Формула одиночества - Мельникова Ирина Александровна (книги бесплатно без регистрации полные txt) 📗
Марине захотелось распахнуть окно, но мачеха боялась сквозняков и страшно сердилась, если в доме открывали окна. Сейчас Марине было абсолютно наплевать и на гнев Ольги Борисовны, и на ее чувства. Но все же не следовало начинать разговор со скандала, хотя Марину так и подмывало съязвить и по поводу обстановки в палате, и по поводу внешнего облика мачехи.
При ее появлении Ольга Борисовна села на постели, опершись на огромную пуховую подушку, и, протянув повелительно руку, приняла от своего собеседника красивую ажурную шаль, как с содроганием отметила Марина, тоже из семейных раритетов. Когда-то эту шаль привез в подарок своей супруге прапрадед Марины, возвратившийся из дальних странствий по Индии. Она задохнулась от возмущения, но все же нашла в себе силы и промолчала...
Ольга Борисовна накинула шаль на пышные плечи. С того времени, как они виделись в последний раз, мачеха заметно располнела, и хотя лицо ее слегка отяжелело, все же она была по-прежнему очень хороша собой.
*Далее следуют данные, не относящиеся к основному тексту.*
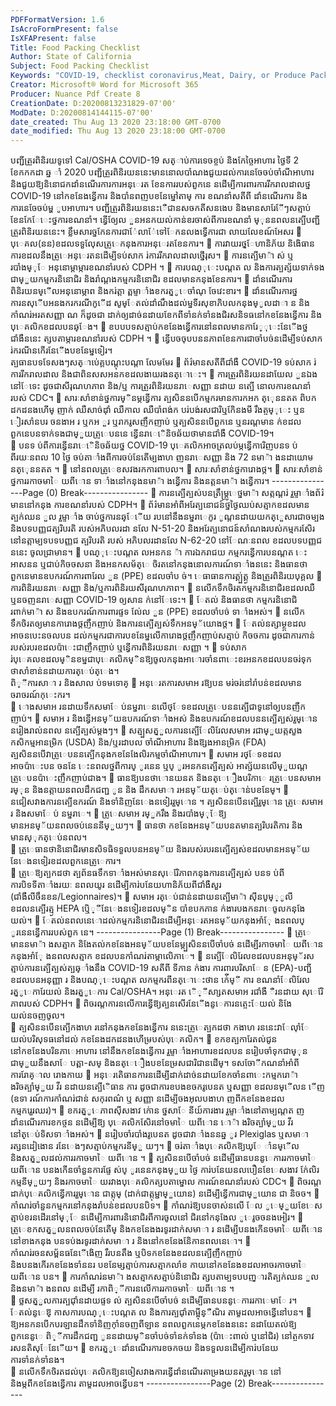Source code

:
 ```yaml
---
PDFFormatVersion: 1.6
IsAcroFormPresent: false
IsXFAPresent: false
Title: Food Packing Checklist
Author: State of California
Subject: Food Packing Checklist
Keywords: "COVID-19, checklist coronavirus,Meat, Dairy, or Produce Packing or Processing"
Creator: Microsoft® Word for Microsoft 365
Producer: Nuance Pdf Create 8
CreationDate: D:20200813231829-07'00'
ModDate: D:20200814144115-07'00'
date_created: Thu Aug 13 2020 23:18:00 GMT-0700
date_modified: Thu Aug 13 2020 23:18:00 GMT-0700
---
```

បញ្ជីត្រួរពិនិរយទូទៅ Cal/OSHA COVID-19 
សត្ាប់ការទេចខ្ចប់ និងកែច្ចៃអាហារ 
ថ្ងៃទី 2 ខែកកកដា ឆ្ន ាំ 2020 
បញ្ជីត្រួរពិនិរយននេះមាននោលបាំណងជួយដល់ការនេចែចប់ចាំណីអាហារ និងជួយឱ្យនិនោជកដាំនណើរការការអនុេរត
ខែនការរបស់ពួកនេ នដើម្បីការពារការរីករាលដាលថ្ន COVID-19 នៅកខនែងន្វើការ និងបាំនពញបខនែម្នៅតាម្ ការ
ខណនាំសតីពី ដាំនណើរការ និងការនេចែចប់ម្ហ ូបអាហារ។ បញ្ជីត្រួរពិនិរយននេះេឺជានសចកតីសនងេប និងមានសារែែីៗសត្មាប់
ខែនកែែេះថ្នការខណនាំ។ ន្វើឲ្យែល ួនអនកយល់កាន់ខរចាស់ពីការខណនាំ ម្ុននពលនត្បើបញ្ជីត្រួរពិនិរយននេះ។ 
ខ្លឹមសារច្នកែនការជាែ់លាែ់ទៅែកនលងទ្វើការជា
លាយលែខណ៍អែសរ 
 បុេគល(នន)ខដលទទួលែុសត្រូេកនុងការអនុេរតខែនការ។ 
 ការវាយរថ្ម្ែហានិភ័យ និងេិធានការខដលនឹងត្រូេអនុេរតនដើម្បីទប់សាក រ់ការរីករាលដាលថ្នេីរុស។ 
 ការនត្បើមា៉ា ស់ ឬរបាំងម្ុែ អនុនោម្តាម្ការខណនាំរបស់ CDPH ។ 
 ការបណ្ុេះបណ្តត ល និងការត្បត្ស័យទាក់ទងជាម្ួយកម្មករនិនោជិរ និងរាំណ្តងកម្មករនិនោជិរ
ខដលមានកនុងខែនការ។ 
 ដាំនណើរការពិនិរយនម្ើលអនុនោម្ភាព និងករ់ត្តា ត្ពម្ទាាំងខករត្ម្ូេចាំណុ ចែវេះខារ។ 
 ដាំនណើរការថ្នការនសុើបអនងករករណីកូេីដ សូម្ែតល់ដាំណឹងដល់ម្នទីរសុខាភិបលកនុងម្ូលដាា ន និង
កាំណរ់អរតសញ្ញា ណ ក៏ដូចជា ដាក់ឲ្យដាច់នដាយខែកពីទាំនក់ទាំនងជិរសនិទធនៅកខនែងន្វើការ និង
បុេគលិកខដលបនឆ្ែង។ 
 ខបបបទសត្មាប់កខនែងន្វើការនៅនពលមានការែ្ុេះនែើងថ្នជាំងឺននេះ ត្សបតាម្ការខណនាំរបស់ 
CDPH ។ 
 ន្វើបចចុបបននភាពខែនការជាចាំបច់នដើម្បីទប់សាក រ់ករណីនកើរនែើងបខនែម្នទៀរ។   
ត្បធានបទទែសងៗសត្ាប់េគ្គបណ្តុះបណ្តា លែមមែរ 
 ព័រ៌មានសតីពីជាំងឺ COVID-19 ទប់សាក រ់ការរីករាលដាល និងជាពិនសសអនកខដលងាយរងនត្ោេះ។ 
 ការត្រួរពិនិរយនដាយែល ួនឯងនៅែទេះ ដូចជាសីរុណហភាព និង/ឬ ការត្រួរពិនិរយនរាេសញ្ញា នដាយ
នត្បើ នោលការខណនាំរបស់ CDC។ 
 សារៈសាំខាន់ថ្នការម្ិនម្កន្វើការ ត្បសិននបើកម្មករមានការកអក ត្េុននតត ពិបកដកដនងហើម្ ញាក់ 
ឈឺសាច់ដុាំ ឈឺកាល ឈឺបាំពង់ក បរ់បង់រសជារិឬកែិនងមី រឹងត្ចម្ុេះ ឬន ៀរសាំនបរ ចនងាអ រ ឬកអ ួរ 
ឬរាករូសញឹកញាប់ ឬត្បសិននបើពួកនេ ឬនរណ្តមាន ក់ខដលពួកនេបនទាក់ទងជាម្ួយត្រូេបននេ
ន្វើនរាេេិនិចឆ័យថាមានជាំងឺ COVID-19។  
 បនទ ប់ពីការន្វើនរាេេិនិចឆ័យថ្ន COVID-19 បុេគលិកអាចត្រលប់ម្កន្វើការេិញបនទ ប់ពីរយៈនពល 
10 ថ្ងៃ ចប់តាាំងពីការចប់នែតើម្បងាហ ញនរាេសញ្ញា និង 72 នមា៉ា ងនដាយោម នត្េុននតត ។ 
 នៅនពលត្រូេខសវងរកការពាបល។ 
 សារៈសាំខាន់ថ្នការោងថ្ដ។ 
 សារៈសាំខាន់ថ្នការរកាចមាៃ យពីោន ទាាំងនៅកនុងនមា៉ា ងន្វើការ និងនត្តនមា៉ា ងន្វើការ។ 
----------------Page (0) Break----------------
 ការនត្បើត្បស់បនត្រឹម្ត្រូេថ្នមា៉ា សត្កណ្តរ់ រួម្ទាាំងព័រ៌មាននៅកនុង ការខណនាំរបស់ CDPH។ 
 ព័រ៌មានអាំពីអរែត្បនោជន៍ថ្នថ្ងៃឈប់សត្មាកខដលមានត្បក់ឈន ួល រួម្ទាាំង ចាប់ថ្នការនឆ្ែើយ
របនៅនឹងនម្នរាេកូរ ូណ្តនដាយយកត្េួសារជាចម្បង និងបទបញ្ញជត្បរិបរតិ របស់អភិបលរដា
នលែ N-51-20 និងអរែត្បនោជន៍សាំណងរបស់កម្មករសែិរនៅនត្កាម្បទបទបញ្ញជ ត្បរិបរតិ របស់
អភិបលរដានលែ N-62-20 នៅែណៈនពល ខដលបទបញ្ញជ ននេះ ចូលជា្រមាន។ 
 បណ្ុេះបណ្តត លអនកន ៉ា ការឯករាជយ កម្មករន្វើការបនណ្តត េះអាសនន ឬជាប់កិចចសនា និងអនកសម័ត្េ
ចិរតនៅកនុងនោលការណ៍ទាាំងននេះ និងធានថាពួកនេមានឧបករណ៍ការពារែល ួន (PPE) ខដលចាំប
ច់។ 
 េធាធានការត្គ្ប់ត្គ្ង និងត្រួរពិនិរយបុគ្គល 
 ការពិនិរយនរាេសញ្ញា និង/ឬការពិនិរយសីរុណហភាព។ 
 នលើកទឹកចិរតកម្មករនិនោជិរខដលឈឺ ឬនចញនរាេសញ្ញា COVID-19 ឲ្យសាន ក់នៅែទេះ។ 
 ែតល់ និងធានថា កម្មករនិនោជិរពាក់មា៉ា ស និងឧបករណ៍ការពារផ្ទទ ល់ែល ួន (PPE) ខដលចាំបច់
ទាាំងអស់។ 
 នលើកទឹកចិរតឲ្យមានការោងថ្ដញឹកញាប់ និងការនត្បើត្បស់ទឹកអនម្័យោងថ្ដ។ 
 ែតល់នត្សាម្ថ្ដខដលអាចនបេះនចលបន ដល់កម្មករជាការបខនែម្នលើការោងថ្ដញឹកញាប់សត្មាប់
កិចចការ ដូចជាការកាន់របស់របរខដលប៉ាេះជាញឹកញាប់ ឬន្វើការពិនិរយនរាេសញ្ញា ។ 
 ទប់សាក រ់បុេគលខដលម្ិនខម្នជាបុេគលិកម្ិនឱ្យចូលកនុងអាោរចាំនពាេះខរអនកខដលបនចរ់ទុក
ថាសាំខាន់នដាយការត្េប់ត្េង។  
ពិ្ីការសាា រ និងសាល ប់ទមទោគ្ 
 អនុេរតការសមាអ រឱ្យបន មរ់ចរ់នៅរាំបន់ខដលមានចរាចរណ៍កុេះករ។  
 ោងសមាអ រនដាយទឹកសមាែ ប់នម្នរាេនលើថ្ែទខដលត្រូេបននត្បើជាទូនៅឲ្យបនញឺកញាប់។ 
 សមាអ រ និងន្វើអនម្័យឧបករណ៍ទាាំងអស់ និងឧបករណ៍ខដលបននត្បើត្បស់រួម្ោន នរៀងរាល់នពល
នត្បើត្បស់ម្តងៗ។ 
 សត្ម្បសត្ម្ួលការនត្បើែលិរែលសមាអ រជាម្ួយត្កសួងកសិកម្មអានម្រិក (USDA) និង/ឬរដាបល
ចាំណីអាហារ និងឱ្សងអានម្រិក (FDA) ត្បសិននបើវាត្រូេបននត្បើកនុងកខនែងែលិរកម្មចាំណីអាហារ។ 
 សមាអ រថ្ែទខដលអាចប៉ាេះបន ចននែ េះនពលថ្នពីការប្ ូរនេន ឬប្ ូរអនកនត្បើត្បស់ អាត្ស័យនលើម្ួយណ្ត
ត្រូេបនប៉ាេះញឹកញាប់ជាង។ 
 ធានឱ្យបនថាោនយនត និងនត្េឿងបរិកាេ រត្រូេបនសមាអ រម្ុន និងនត្កាយនពលដឹកជញ្ជ ូន និង
ដឹកសមាា រអនម្័យត្េប់ត្ោន់បខនែម្។ 
 នជៀសវាងការនត្បើឧករណ៍ និងទាំនិញនែេងនទៀររួម្ោន ។ ត្បសិននបើនត្បើរួម្ោន ត្រូេសមាអ រ និងសមាែ ប់
នម្នរាេ។ 
 ត្រូេសមាអ រម្ួករឹង និងរបាំងម្ុែឱ្យមានអនម្័យនពលចប់នេននីម្ួយៗ។ 
 ធានថា កខនែងអនម្័យបនតមានត្បរិបរតិការ និងមានស្ុកត្េប់នពល។  
 ត្រូេធានថានិនោជិរមានសិទធិទទួលបនអនម្័យ និងរបស់របរនត្បើត្បស់ខដលមានអនម្័យ
នែេងនទៀរខដលពួកនេត្រូេការ។  
 ត្រូេឱ្យត្បកដថា ត្បព័នធទឹកទាាំងអស់មានសុេរែិភាពកនុងការនត្បើត្បស់ បនទ ប់ពីការបិទទីតាាំងរយៈ
នពលយូរ នដើម្បីការ់បនែយហានិភ័យពីជាំងឺសួរ (ជាំងឺលីចឹនខន/Legionnaires)។ 
 សមាអ រត្េប់ជាន់នដាយនត្បើមា៉ា សុីនបូម្្ូលី ខដលនត្បើរត្ម្ង HEPA ឬេិ្ីនែេងនទៀរខដលម្ិន
បាំខបកភាន ក់ងារបងកនរាេចូលកនុងែយល់។ 
 ែតល់នពលនេោដល់កម្មករនិនោជិរនដើម្បីអនុេរតអនម្័យកនុងអាំែុ ងនពលប្ ូរនេនន្វើការរបស់ពួក
នេ។ 
----------------Page (1) Break----------------
 ត្រូេមាននមា៉ា ងសត្មាក និងែតល់កខនែងអនម្័យបខនែម្ត្បសិននបើចាំបច់ នដើម្បីរកាចមាៃ យពីោន
កនុងអាំែុ ងនពលសត្មាក ខដលបនកាំណរ់តាម្កាលេិភាេ។ 
 នត្បើែលិរែលខដលបនអនុម្័រសត្មាប់ការនត្បើត្បស់ត្បឆ្ាំងនឹង COVID-19 សតីពី ទីភាន ក់ងារ
ការពារបរិសាែ ន (EPA)-បញ្ជី ខដលបនអនុញ្ញា រ និងបណ្ុេះបណ្តត លកម្មករពីនត្ោេះថាន ក់េីម្ី ការ
ខណនាំែលិរែល រត្ម្ូេការែយល់ និងរត្ម្ូេការ Cal/OSHA។ អនុេរត  េិ្ីសា្សតសមាអ រជាំងឺ ឺរនដាយ
សុេរែិភាពរបស់ CDPH។ 
 ពិចរណ្តការនលើការន្វើឱ្យត្បនសើរនែើងនូេការនត្ចេះែយល់ និងែយល់នចញចូល។  
 ត្បសិននបើនត្បើកងាហ រនៅកនុងកខនែងន្វើការ ននេះត្រូេត្បកដថា កងាហ រននេះវាែលុាំែយល់បរិសុទធនៅដល់
កខនែងដកដនងហើម្របស់បុេគលិក។ 
 ខកខត្បការែតល់ជូននៅកខនែងបរិនភាេអាហារ នៅនឹងកខនែងន្វើការ រួម្ទាាំងអាហារខដលបន
នរៀបចាំទុកជាម្ុន ជាម្ួយនឹងសាែ បត្ពា-សម្ និងនត្េឿងបខនែម្រសជារិជានដើម្។ 
ទសចែាីកណនាំអាំពីការរែាគ្ាល រោងកាយ 
 អនុេរតេិធានការនដើម្បីដាក់ដាច់នដាយខែកចាំនពាេះកម្មករោ៉ា ងរិចត្បាំម្ួយ វីរ នដាយនត្បើេិធាន
ការ ដូចជាការខបងខចករូបេនត ឬសញ្ញា ខដលនម្ើលន ើញ (ឧទា រណ៍ការកាំណរ់ជាន់ សកុរពណ៌ ឬ
សញ្ញា នដើម្បីចងអុលបងាហ ញពីកខនែងខដលកម្មករេួរឈរ)។ 
 ខករត្ម្ូេភាពសុីសងាវ ក់ោន ថ្នសាែ នីយ៍ការងារ រួម្ទាាំងនៅតាម្បណ្តត ញដាំនណើរការខកថ្ចន នដើម្បីឱ្យ
បុេគលិកសែិរនៅចមាៃ យពីោន ោ៉ា ងរិចត្បាំម្ួយ វីរនៅត្េប់ទិសទាាំងអស់។ 
 នរៀបចាំរបាំងរូបេនត ដូចជាវាាំងននឆ្ន ូរ Plexiglas ឬសមាា រត្សនដៀងោន រនែេងៗសត្មាប់កម្មករនីម្ួ
យៗ។ 
 ចរ់តាាំងបុេគលិកឱ្យឃ្ែ ាំនម្ើល និងសត្ម្ួលដល់ការរកាចមាៃ យពីោន ។ 
 ត្បសិននបើចាំបច់ នដើម្បីធានបននូេការរកាចមាៃ យពីោន បនងកើនចាំនួនការផ្ទែ ស់ប្ ូរនេនកនុងម្ួយ
ថ្ងៃ ការ់បនែយនលបឿនខែេសងាវ ក់ែលិរកម្មនីម្ួយៗ និងរកាចមាៃ យរវាងបុេគលិកត្សបតាម្នោល
ការណ៍ខណនាំរបស់ CDC។ 
 ពិចរណ្តដាក់បុេគលិកន្វើការរួម្ោន ជាត្កុម្ (ដាក់ជាត្កុម្ជាម្ួយោន) នដើម្បីន្វើការជាម្ួយោន ជា
និចច។ 
 កាំណរ់ចាំនួនកម្មករនៅកនុងរាំបន់ខដលបនបិទ។ 
 កាំណរ់ឱ្យបនចាស់នលើ ែល ូេម្ួយខែេសត្មាប់ខរនដើរនៅម្ុែ នដើម្បីការពារនិនោជិរពីការចូលនៅ
ជិរនៅកនុងែល ូេរូចចនងអៀរ។ 
 ត្រូេខកសត្ម្ួលនពលចប់នែតើម្ និងកខនែងងរទូរដាក់សមាា រ នដើម្បីបនងកើនចមាៃ យពីោន នៅខាងកនុង
បនទប់ងរទូរដាក់សមាា រ និងនៅកខនែងនែិកានពលនេោ។ 
 កាំណរ់រចនសម្ព័នធនែើងេិញ  រឹរបនតឹង ឬបិទកខនែងខដលនត្បើញឹកញាប់ និងបនងកើរកខនែងទាំននរ
បខនែម្សត្មាប់ការសត្មាកលាំខ កាយនៅកខនែងខដលអាចរកាចមាៃ យពីោន បន។ 
 ការកាំណរ់នមា៉ា ងសត្មាកសត្មាប់និនោជិរ ត្សបតាម្បទបបញ្ារតិត្បក់ឈន ួល និងនមា៉ា ងនពល នដើម្បី
រកាពិ្ីការនលើការរកាចមាៃ យពីោន ។  
 ថ្លសត្ម្ួលការត្បជុាំនដាយផ្ទទ ល់ ត្បសិននបើចាំបច់ នដើម្បីធានបននូេការរកាេមាែ រ។ ែតល់នូេឱ្
កាសការបណ្ុេះបណ្តត ល និងការត្បជុាំតាម្អុីន្ឺណិរ តាម្ខដលអាចន្វើនៅបន។ 
 ឱ្យអនកនបើកបរឡានដឹកទាំនិញកុាំនចញពីឡាន នពលពួកនេម្កកខនែងននេះ នដាយែតល់ឱ្យពួកនេនូេ
ពិ្ីការដឹកជញ្ជ ូននដាយម្ិនចាំបច់ទាំនក់ទាំនង (ប៉ាេះពាល់ ឬនៅជិរ) នៅត្ចកទាវ រសនតិសុែនែើយ។ 
 ខករត្ម្ូេដាំនណើរការខចកចយ និងទទួលនដើម្បីការ់បនែយការទាំនក់ទាំនង។  
 នលើកទឹកចិរតដល់បុេគលិកឱ្យនចៀសវាងការន្វើដាំនណើរតាម្រងយនតរួម្ោន នៅនិងម្កពីកខនែងន្វើការ
តាម្ខដលអាចន្វើបន។ 
----------------Page (2) Break----------------
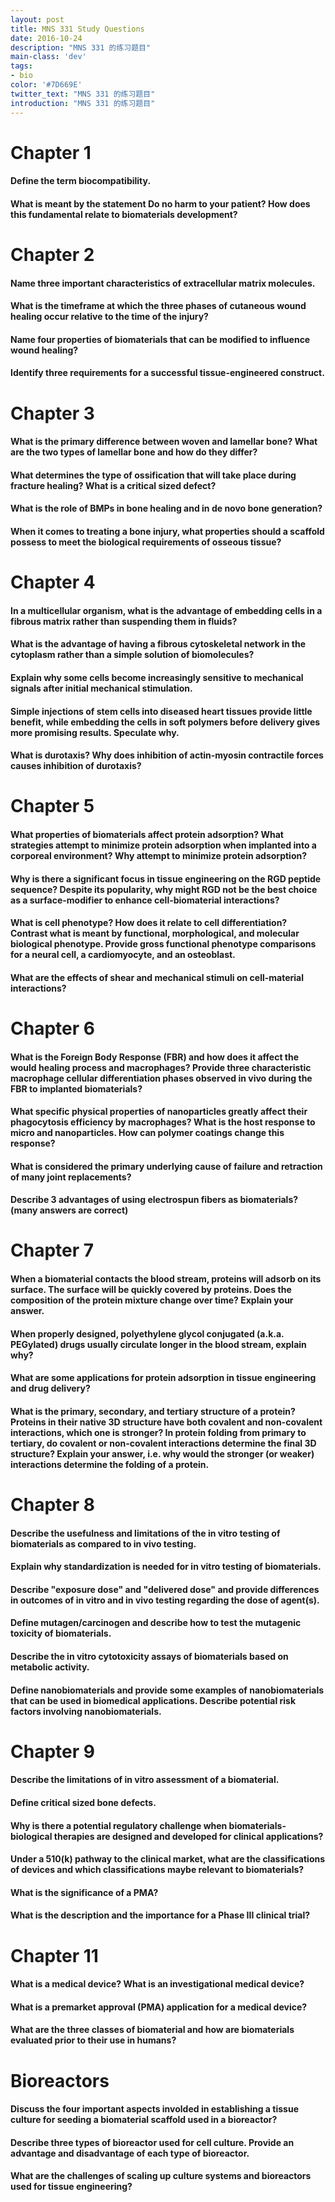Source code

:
 ```yaml
---
layout: post
title: MNS 331 Study Questions
date: 2016-10-24
description: "MNS 331 的练习题目"
main-class: 'dev'
tags:
- bio
color: '#7D669E'
twitter_text: "MNS 331 的练习题目"
introduction: "MNS 331 的练习题目"
---
```


Chapter 1
==============================================================================

#### Define the term biocompatibility.

#### What is meant by the statement Do no harm to your patient? How does this fundamental relate to biomaterials development?

Chapter 2
==============================================================================

#### Name three important characteristics of extracellular matrix molecules.

#### What is the timeframe at which the three phases of cutaneous wound healing occur relative to the time of the injury?

#### Name four properties of biomaterials that can be modified to influence wound healing?

#### Identify three requirements for a successful tissue-engineered construct.

Chapter 3
==============================================================================
#### What is the primary difference between woven and lamellar bone? What are the two types of lamellar bone and how do they differ?

#### What determines the type of ossification that will take place during fracture healing? What is a critical sized defect?

#### What is the role of BMPs in bone healing and in de novo bone generation?

#### When it comes to treating a bone injury, what properties should a scaffold possess to meet the biological requirements of osseous tissue?

Chapter 4
==============================================================================
#### In a multicellular organism, what is the advantage of embedding cells in a fibrous matrix rather than suspending them in fluids?

#### What is the advantage of having a fibrous cytoskeletal network in the cytoplasm rather than a simple solution of biomolecules?

#### Explain why some cells become increasingly sensitive to mechanical signals after initial mechanical stimulation.

#### Simple injections of stem cells into diseased heart tissues provide little benefit, while embedding the cells in soft polymers before delivery gives more promising results. Speculate why.

#### What is durotaxis? Why does inhibition of actin-myosin contractile forces causes inhibition of durotaxis?

Chapter 5
==============================================================================
#### What properties of biomaterials affect protein adsorption? What strategies attempt to minimize protein adsorption when implanted into a corporeal environment? Why attempt to minimize protein adsorption?

#### Why is there a significant focus in tissue engineering on the RGD peptide sequence? Despite its popularity, why might RGD not be the best choice as a surface-modifier to enhance cell-biomaterial interactions?

#### What is cell phenotype? How does it relate to cell differentiation? Contrast what is meant by functional, morphological, and molecular biological phenotype. Provide gross functional phenotype comparisons for a neural cell, a cardiomyocyte, and an osteoblast.

#### What are the effects of shear and mechanical stimuli on cell-material interactions?

Chapter 6
==============================================================================
#### What is the Foreign Body Response (FBR) and how does it affect the would healing process and macrophages? Provide three characteristic macrophage cellular differentiation phases observed in vivo during the FBR to implanted biomaterials?
#### What specific physical properties of nanoparticles greatly affect their phagocytosis efficiency by macrophages?  What is the host response to micro and nanoparticles.  How can polymer coatings change this response?
#### What is considered the primary underlying cause of failure and retraction of many joint replacements?
#### Describe 3 advantages of using electrospun fibers as biomaterials? (many answers are correct)



Chapter 7
==============================================================================

#### When a biomaterial contacts the blood stream, proteins will adsorb on its surface. The surface will be quickly covered by proteins. Does the composition of the protein mixture change over time? Explain your answer.


#### When properly designed, polyethylene glycol conjugated (a.k.a. PEGylated) drugs usually circulate longer in the blood stream, explain why?


#### What are some applications for protein adsorption in tissue engineering and drug delivery?


#### What is the primary, secondary, and tertiary structure of a protein? Proteins in their native 3D structure have both covalent and non-covalent interactions, which one is stronger? In protein folding from primary to tertiary, do covalent or non-covalent interactions determine the final 3D structure? Explain your answer, i.e. why would the stronger (or weaker) interactions determine the folding of a protein.

Chapter 8
==============================================================================
#### Describe the usefulness and limitations of the in vitro testing of biomaterials as compared to in vivo testing.

#### Explain why standardization is needed for in vitro testing of biomaterials.

#### Describe "exposure dose" and "delivered dose" and provide differences in outcomes of in vitro and in vivo testing regarding the dose of agent(s).

#### Define mutagen/carcinogen and describe how to test the mutagenic toxicity of biomaterials.

#### Describe the in vitro cytotoxicity assays of biomaterials based on metabolic activity.

#### Define nanobiomaterials and provide some examples of nanobiomaterials that can be used in biomedical applications.  Describe potential risk factors involving nanobiomaterials.



Chapter 9
==============================================================================
#### Describe the limitations of in vitro assessment of a biomaterial.

#### Define critical sized bone defects.

#### Why is there a potential regulatory challenge when biomaterials-biological therapies are designed and developed for clinical applications?

#### Under a 510(k) pathway to the clinical market, what are the classifications of devices and which classifications maybe relevant to biomaterials?

#### What is the significance of a PMA?

#### What is the description and the importance for a Phase III clinical trial?

Chapter 11
==============================================================================
#### What is a medical device? What is an investigational medical device?

#### What is a premarket approval (PMA) application for a medical device?

#### What are the three classes of biomaterial and how are biomaterials evaluated prior to their use in humans?


Bioreactors
==============================================================================
#### Discuss the four important aspects involded in establishing a tissue culture for seeding a biomaterial scaffold used in a bioreactor?



#### Describe three types of bioreactor used for cell culture.  Provide an advantage and disadvantage of each type of bioreactor.


#### What are the challenges of scaling up culture systems and bioreactors used for tissue engineering?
– Мариночка! – сладко пропела она, а голубые, искусно подведенные глаза, словно по заказу, наполнились слезами. – Как хорошо, что ты вовремя подоспела. А то я в отчаянии! – Она сделала попытку заломить полные руки, но рукав роскошного черного с золотыми драконами кимоно задрался чуть выше положенного, явив взору большое родимое пятно – когда-то единственный изъян на теле мачехе. И она поспешно опустила руки.
– Все бросили меня, – деловито пожаловалась она и промокнула кончики глаз крошечным белоснежным платком. – А эти милиционеры и прокуратура... Вандалы, неумехи, слоны в посудной лавке... – Она с досадой махнула рукой. – Им наши слезы... – И пристально посмотрела на падчерицу. – Тебя уже допросили?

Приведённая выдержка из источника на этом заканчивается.